On September 15 we posted a reference to a Bill Henson photograph of a different order to any of those that were in the spotlight back in May. This (trigger warning) image was put to auction last week by Menzies Art Brands, on their online catalogue, and it’s still there. (We wonder whether Henson gave copyright permission, but that’s another issue). We asked then whether such examples of his work could be defended in the same terms as the discourse which emerged in May, and subsequently.

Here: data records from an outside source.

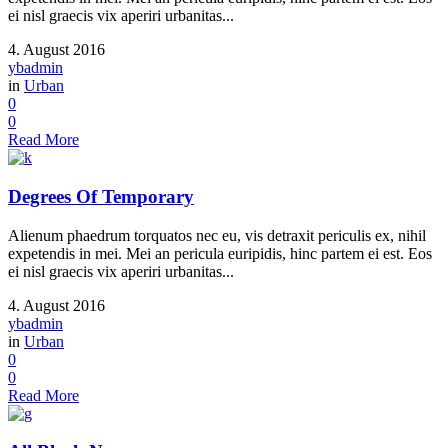
ei nisl graecis vix aperiri urbanitas...
4. August 2016
ybadmin
in
Urban
0
0
Read More
Degrees Of Temporary
Alienum phaedrum torquatos nec eu, vis detraxit periculis ex, nihil
expetendis in mei. Mei an pericula euripidis, hinc partem ei est. Eos
ei nisl graecis vix aperiri urbanitas...
4. August 2016
ybadmin
in
Urban
0
0
Read More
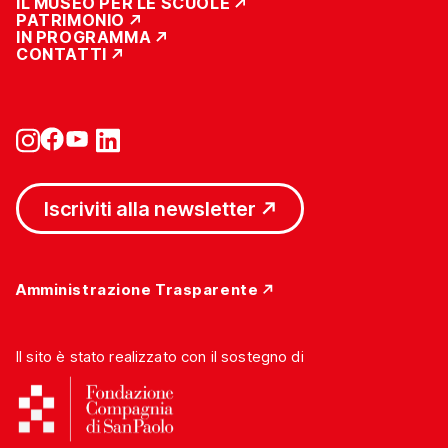
IL MUSEO PER LE SCUOLE
PATRIMONIO
IN PROGRAMMA
CONTATTI
Iscriviti alla newsletter
Amministrazione Trasparente
Il sito è stato realizzato con il sostegno di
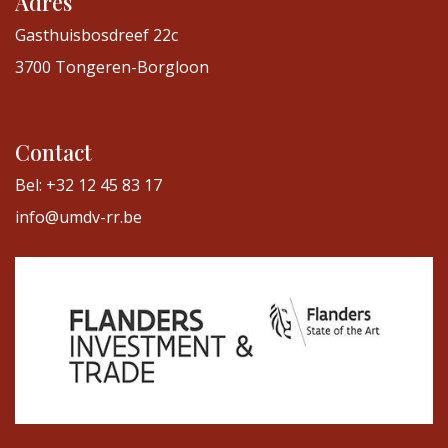
Adres
Gasthuisbosdreef 22c
3700 Tongeren-Borgloon
Contact
Bel: +32 12 45 83 17
info@umdv-rr.be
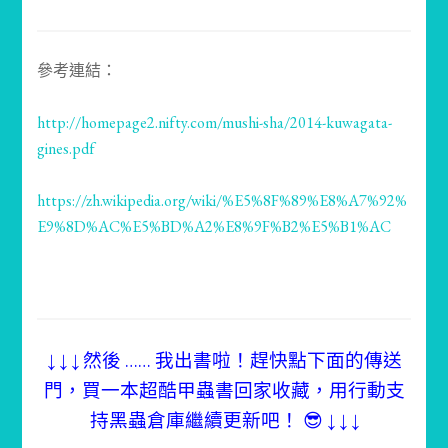
參考連結：
http://homepage2.nifty.com/mushi-sha/2014-kuwagata-
gines.pdf
https://zh.wikipedia.org/wiki/%E5%8F%89%E8%A7%92%
E9%8D%AC%E5%BD%A2%E8%9F%B2%E5%B1%AC
↓ ↓ ↓ 然後 …… 我出書啦！趕快點下面的傳送
門，買一本超酷甲蟲書回家收藏，用行動支
持黑蟲倉庫繼續更新吧！ 😎 ↓ ↓ ↓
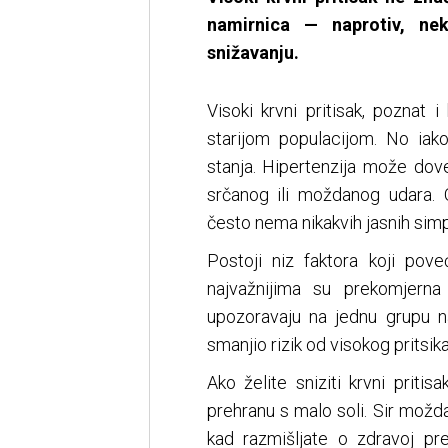
namirnica — naprotiv, 
snižavanju.
Visoki krvni pritisak, poznat 
starijom populacijom. No iak
stanja. Hipertenzija može dov
srčanog ili moždanog udara. 
često nema nikakvih jasnih sim
Postoji niz faktora koji pove
najvažnijima su prekomjerna 
upozoravaju na jednu grupu na
smanjio rizik od visokog pritsik
Ako želite sniziti krvni priti
prehranu s malo soli. Sir mož
kad razmišljate o zdravoj pr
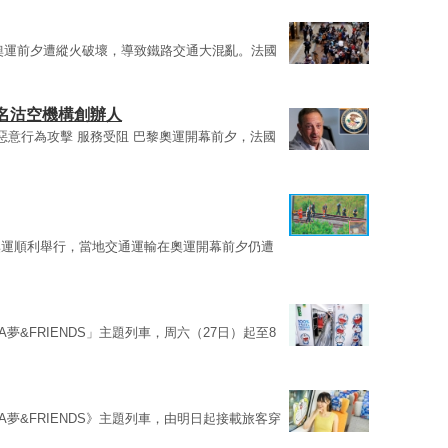
在奧運前夕遭縱火破壞，導致鐵路交通大混亂。法國
名沽空機構創辦人
惡意行為攻擊 服務受阻 巴黎奧運開幕前夕，法國
奧運順利舉行，當地交通運輸在奧運開幕前夕仍遭
啦A夢&FRIENDS」主題列車，周六（27日）起至8
啦A夢&FRIENDS》主題列車，由明日起接載旅客穿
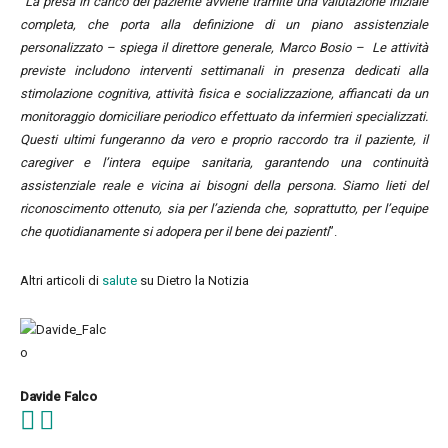
“
La presa in carico del paziente avviene tramite una valutazione iniziale
completa, che porta alla definizione di un piano assistenziale
personalizzato – spiega il direttore generale, Marco Bosio – Le attività
previste includono interventi settimanali in presenza dedicati alla
stimolazione cognitiva, attività fisica e socializzazione, affiancati da un
monitoraggio domiciliare periodico effettuato da infermieri specializzati.
Questi ultimi fungeranno da vero e proprio raccordo tra il paziente, il
caregiver e l’intera equipe sanitaria, garantendo una continuità
assistenziale reale e vicina ai bisogni della persona. Siamo lieti del
riconoscimento ottenuto, sia per l’azienda che, soprattutto, per l’equipe
che quotidianamente si adopera per il bene dei pazienti
”.
Altri articoli di
salute
su Dietro la Notizia
Davide Falco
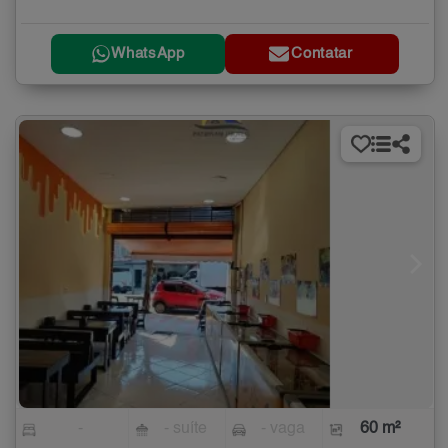
WhatsApp
Contatar
-
- suíte
- vaga
60 m²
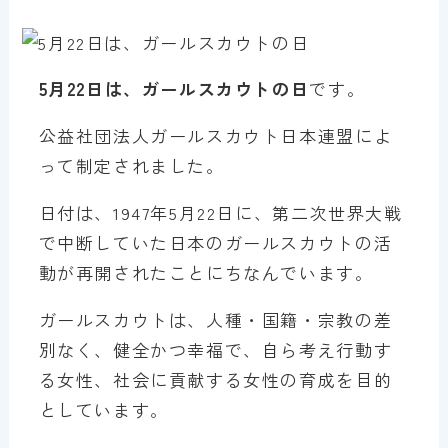
5月22日は、ガールスカウトの日
です。
公益社団法人ガールスカウト日本連盟によ
って制定されました。
日付は、1947年5月22日に、第二次世界大戦
で中断していた日本のガールスカウトの活
動が再開されたことにちなんでいます。
ガールスカウトは、人種・国籍・宗教の差
別なく、健全かつ幸福で、自ら考え行動す
る女性、社会に貢献する女性の育成を目的
としています。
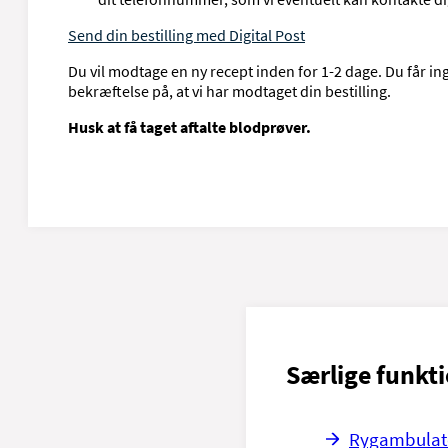
Send din bestilling med Digital Post
Du vil modtage en ny recept inden for 1-2 dage. Du får in
bekræftelse på, at vi har modtaget din bestilling.
Husk at få taget aftalte blodprøver.
Særlige funkti
Rygambulat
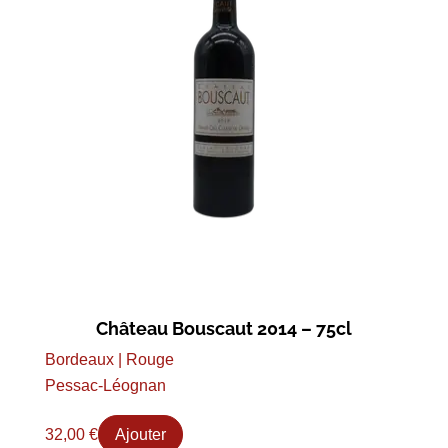
Château Bouscaut 2014 – 75cl
Bordeaux | Rouge
Pessac-Léognan
32,00
€
Ajouter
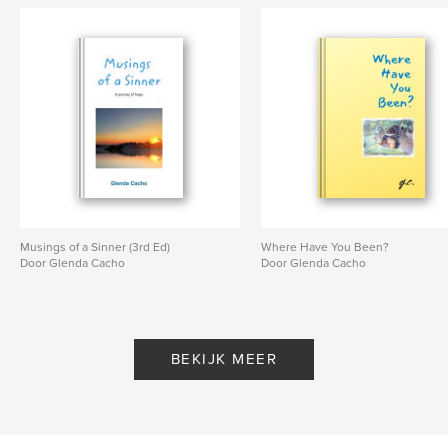
Musings of a Sinner (3rd Ed)
Where Have You Been?
Door Glenda Cacho
Door Glenda Cacho
BEKIJK MEER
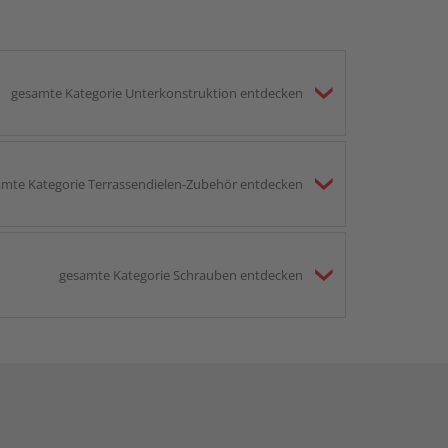
gesamte Kategorie Unterkonstruktion entdecken
mte Kategorie Terrassendielen-Zubehör entdecken
gesamte Kategorie Schrauben entdecken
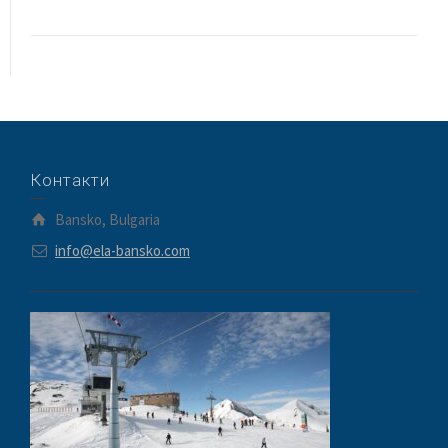
Контакти
Bansko, Bulgaria
info@ela-bansko.com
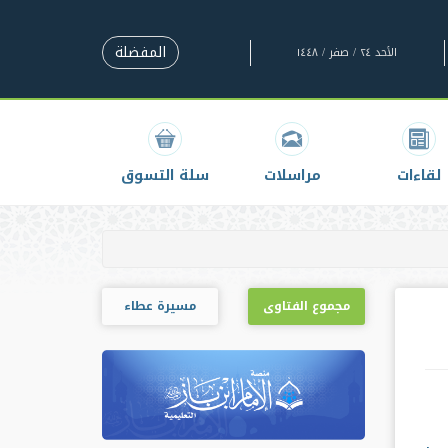
المفضلة
الأحد ٢٤ / صفر / ١٤٤٨
لقاءات
مراسلات
سلة التسوق
مجموع الفتاوى
مسيرة عطاء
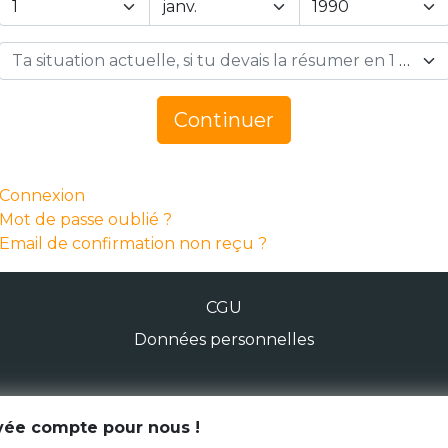
Ta situation actuelle, si tu devais la résumer en 1 mot… *
Continuer
Connexion
Mot de passe oublié ?
Email de confirmation non reçu ?
CGU
Données personnelles
© Génération Zébrée 2026
ivée compte pour nous !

Throughout this debate, ArtWranglers has always taken the position that the world of the internet has radically changed the context in which images such as these are (now) seen and interpreted. Defense of the work in its original context, or a defense based on the autonomy of its artistic intent, seems to us to be no longer sufficient once the work is “out there” circulating on the internet. There, it occupies a different contextual category, and is therefore subject to different values, criteria, and critiques. Surely it is no longer a matter of where each of us may draw the line between (say) erotica and pornography, or whether the artist’s intention supercedes its new context in the wider world of vernacular photography. Once it’s “out there” in cyberspace, there’s nowhere to draw a line, and just as individual works may challenge our assessment of the whole corpus of Henson’s work, so such works as the above now need to be assessed (and defended) in the expanded field of internet imagery. Perhaps. What do you have to say about that, David? And there are more questions for David to answer on The Art Life. Read also Jonathan Green’s comments on Crikey. Regrets? A few…
And a growing caution in interview with Leigh Sales: “The photographs are beautiful and nothing Henson has done in the last few months with all of these photographs breaks any law and none of them are remotely pornographic.” and “The Internet has changed the way we view photography. There is a sense in which no photograph can actually be corralled anymore. Everything is potentially available to anybody anywhere in the world, once it gets on the Internet. We still have to deal with that, that apprehension of the Internet, because it’s changing the way we consider art, photography, all sorts of things. Part of the purpose of my book is to look at the history of that fear of the Internet, and try to work out whether in fact we need to be so afraid. I don’t think we do.”